### [Provided records]
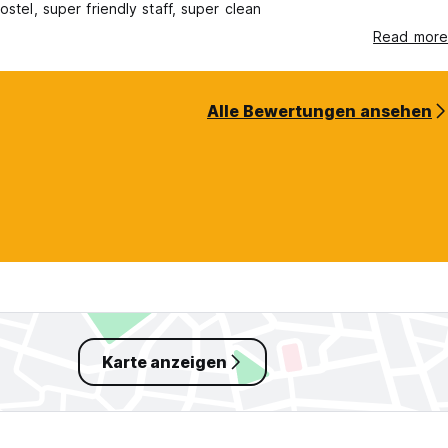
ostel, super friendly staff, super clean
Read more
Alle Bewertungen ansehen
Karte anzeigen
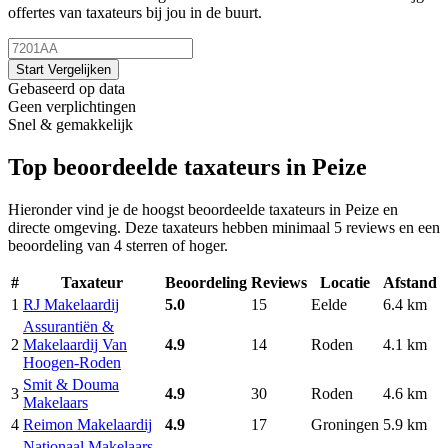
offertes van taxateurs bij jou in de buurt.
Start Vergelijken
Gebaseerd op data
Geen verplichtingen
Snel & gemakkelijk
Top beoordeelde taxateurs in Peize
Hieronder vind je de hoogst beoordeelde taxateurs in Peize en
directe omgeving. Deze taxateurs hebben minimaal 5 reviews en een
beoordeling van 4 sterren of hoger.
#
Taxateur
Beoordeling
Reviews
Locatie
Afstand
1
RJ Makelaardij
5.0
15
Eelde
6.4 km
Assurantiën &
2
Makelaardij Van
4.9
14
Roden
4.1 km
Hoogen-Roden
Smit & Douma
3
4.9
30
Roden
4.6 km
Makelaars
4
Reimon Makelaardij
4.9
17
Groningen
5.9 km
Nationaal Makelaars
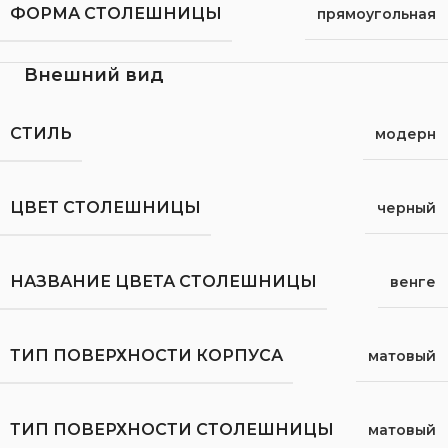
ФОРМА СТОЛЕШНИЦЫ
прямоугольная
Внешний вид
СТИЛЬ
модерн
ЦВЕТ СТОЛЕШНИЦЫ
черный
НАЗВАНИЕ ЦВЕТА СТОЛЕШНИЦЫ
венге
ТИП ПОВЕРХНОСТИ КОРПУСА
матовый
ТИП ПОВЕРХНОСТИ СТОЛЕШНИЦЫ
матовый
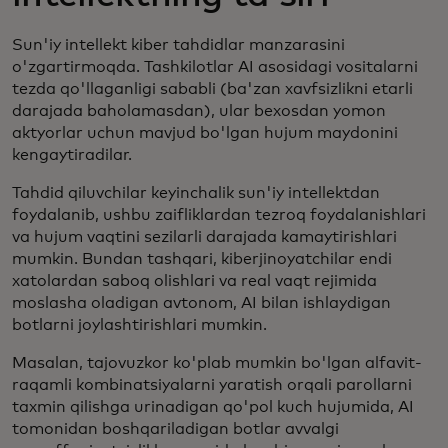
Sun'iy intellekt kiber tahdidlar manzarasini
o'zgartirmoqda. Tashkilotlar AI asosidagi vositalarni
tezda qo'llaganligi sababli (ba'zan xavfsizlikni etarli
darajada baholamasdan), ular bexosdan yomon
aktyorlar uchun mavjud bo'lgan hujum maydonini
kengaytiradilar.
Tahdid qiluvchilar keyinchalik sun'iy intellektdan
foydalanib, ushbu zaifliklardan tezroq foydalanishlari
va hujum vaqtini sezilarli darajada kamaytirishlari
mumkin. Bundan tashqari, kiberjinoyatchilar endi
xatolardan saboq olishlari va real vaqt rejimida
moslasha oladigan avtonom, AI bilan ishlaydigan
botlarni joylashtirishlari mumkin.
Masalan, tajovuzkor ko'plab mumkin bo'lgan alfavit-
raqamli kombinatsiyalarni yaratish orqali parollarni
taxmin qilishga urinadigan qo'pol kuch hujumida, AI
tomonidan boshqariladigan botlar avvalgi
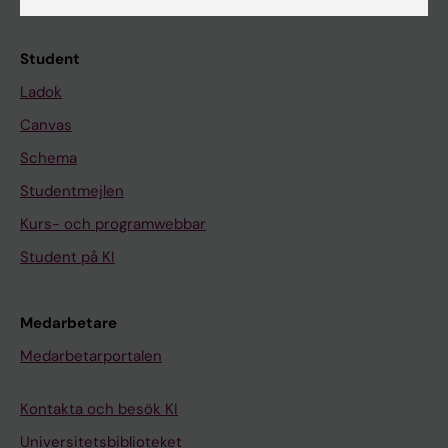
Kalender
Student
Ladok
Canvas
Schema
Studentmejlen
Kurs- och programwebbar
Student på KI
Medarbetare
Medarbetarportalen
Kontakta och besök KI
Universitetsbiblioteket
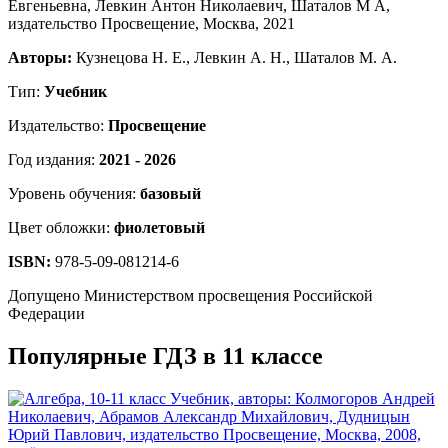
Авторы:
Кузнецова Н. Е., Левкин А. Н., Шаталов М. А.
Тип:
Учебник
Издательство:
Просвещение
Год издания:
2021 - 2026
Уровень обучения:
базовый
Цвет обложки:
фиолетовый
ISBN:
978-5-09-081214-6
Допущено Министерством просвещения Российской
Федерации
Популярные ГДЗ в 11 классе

...

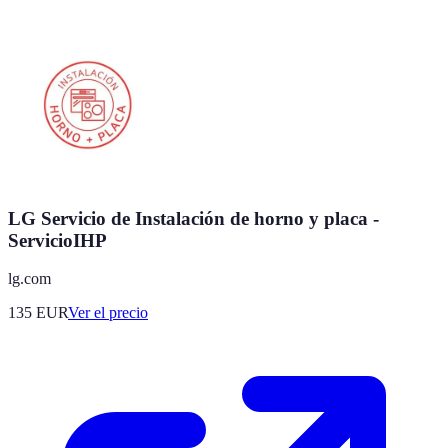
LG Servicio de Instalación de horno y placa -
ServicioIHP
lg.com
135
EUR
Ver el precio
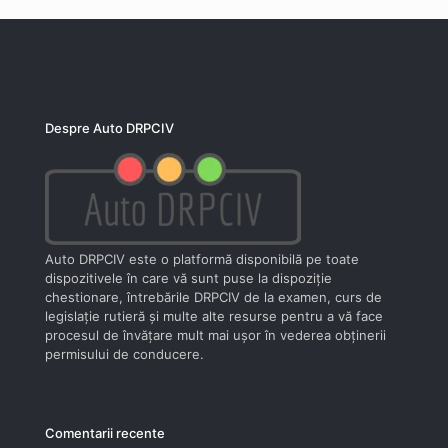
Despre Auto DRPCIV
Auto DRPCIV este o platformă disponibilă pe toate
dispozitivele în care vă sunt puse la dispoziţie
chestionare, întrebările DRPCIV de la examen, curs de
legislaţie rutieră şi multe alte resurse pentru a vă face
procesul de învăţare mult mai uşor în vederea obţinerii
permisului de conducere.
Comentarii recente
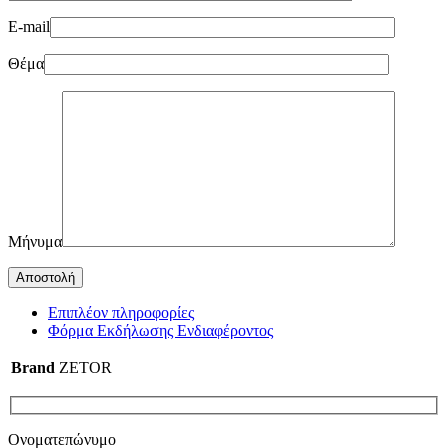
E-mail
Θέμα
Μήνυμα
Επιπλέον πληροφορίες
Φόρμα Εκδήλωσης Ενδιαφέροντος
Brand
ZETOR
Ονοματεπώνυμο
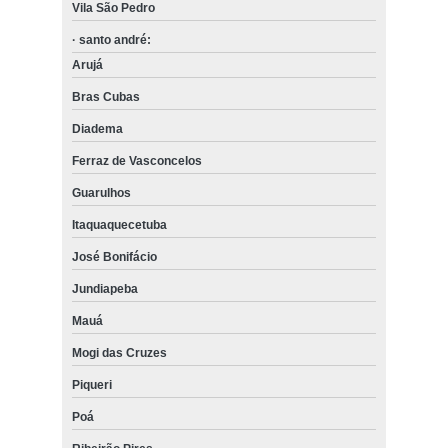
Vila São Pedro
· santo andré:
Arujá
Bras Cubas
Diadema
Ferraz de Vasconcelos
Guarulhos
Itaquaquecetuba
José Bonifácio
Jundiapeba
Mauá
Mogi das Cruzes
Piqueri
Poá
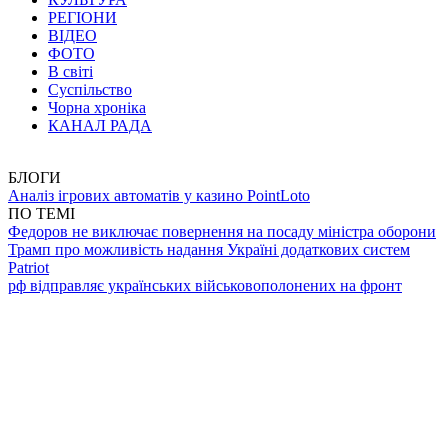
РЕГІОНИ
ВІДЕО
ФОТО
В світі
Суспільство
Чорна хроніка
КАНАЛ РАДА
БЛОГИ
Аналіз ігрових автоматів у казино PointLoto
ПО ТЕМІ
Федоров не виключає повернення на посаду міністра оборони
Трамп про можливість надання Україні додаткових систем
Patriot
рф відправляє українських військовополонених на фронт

### [What is needed]
How many lines in the listing contain the string "darajada"? Please answer with the number and no other words.

### [Finished exercise]
2